Direction A: In the passage on metaphysics, what interests the thoughtful individual instead of ontology or epistemology?
Direction B: Write a continuation of the passage on metaphysics, picking up after its final sentence.

Extract to read:

-- BEGIN --

How is one to reconcile the apparently contradictory observations that the
metaphysical questions are of no interest to most persons with the evident
persistence of metaphysics in religion as still a fundamental ingredient of
society? I submit that the metaphysical questions enumerated in the opening
paragraph above are not the questions that concern individuals outside of
academia, where the admonition of Kant to make metaphysics scientific has never
been forgotten. To succinctly jargonize the matter, it is eschatology, not
ontology or epistemology that interests the thoughtful individual. The
non-philosopher has only a vague interest in the abstractions of universal
ideas, what he really wants is to apprehend the meaning of his own life. This
inevitably becomes a matter of eschatology.

-- END --

Extracted information:
-- BEGIN --

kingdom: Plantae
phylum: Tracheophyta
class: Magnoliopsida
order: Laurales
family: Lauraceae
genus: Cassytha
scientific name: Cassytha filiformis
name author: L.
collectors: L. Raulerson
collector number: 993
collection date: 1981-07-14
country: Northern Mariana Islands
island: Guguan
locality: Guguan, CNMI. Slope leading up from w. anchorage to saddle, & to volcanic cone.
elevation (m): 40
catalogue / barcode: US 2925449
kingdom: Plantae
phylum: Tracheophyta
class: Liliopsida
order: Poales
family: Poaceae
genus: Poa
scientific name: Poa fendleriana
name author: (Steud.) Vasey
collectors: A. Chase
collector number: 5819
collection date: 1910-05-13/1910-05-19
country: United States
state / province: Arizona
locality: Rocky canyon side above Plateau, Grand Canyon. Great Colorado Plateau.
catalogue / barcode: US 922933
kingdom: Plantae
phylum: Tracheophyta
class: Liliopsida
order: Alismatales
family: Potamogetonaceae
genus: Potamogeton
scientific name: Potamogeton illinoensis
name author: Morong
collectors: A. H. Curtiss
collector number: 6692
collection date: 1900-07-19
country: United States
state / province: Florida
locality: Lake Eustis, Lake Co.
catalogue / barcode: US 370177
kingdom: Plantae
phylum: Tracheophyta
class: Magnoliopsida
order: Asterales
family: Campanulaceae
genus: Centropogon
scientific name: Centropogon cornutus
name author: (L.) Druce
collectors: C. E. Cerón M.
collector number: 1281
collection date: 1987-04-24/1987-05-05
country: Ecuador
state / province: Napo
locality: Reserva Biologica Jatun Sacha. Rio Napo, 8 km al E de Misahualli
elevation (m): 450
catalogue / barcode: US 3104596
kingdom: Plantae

-- END --

Output A: Eschatology.

Output B:
The essential problem of philosophy for the thinking individual, homo sapiens,
has to do with the meaning of his own life. All the other metaphysical
questions are significant only to professionals of philosophy who are concerned
with its history and certain of its ideas from the past that have become revered
traditions. But concern with the meaning of one's own life - not human life as
an abstraction - is an intuitive concern for every reflective person,
testifying to the depth of his mind. Every reflective person wants his life to
be significant; his problem is how this is to be accomplished. This is the
principal task of the conscious mind. I use the term mind in the sense of Geist
in German, inclusive of mind, spirit, self, intellect - not merely as a
describer of adaptive activity. Without a sense of the metaphysics of mind, one
cannot deal with this issue other than in a spiritless and uninteresting manner.

The Xenophontine Socrates is said in the Memorabilia to have summed up his
approach to life as follows: 'I am growing in goodness and I am making better
friends. And that I may say, is my constant thought.' We are told by Plato in
Phaedo and The Republic that Socrates dwelled on eschatology in the form of
myth-making. How could it be otherwise since what would be the point of growing
in goodness if it did not possess some ultimate meaning? The later rejection of
eschatology probably weakened Greek philosophy and paved the way for the spread
of Christianity in the Mediterranean world. The opinions of the founding father
of the schools of Athens should have been taken more seriously by them and by
later European philosophers. Perhaps Plato, with his fertile imagination,
introduced too many irrelevancies into philosophy.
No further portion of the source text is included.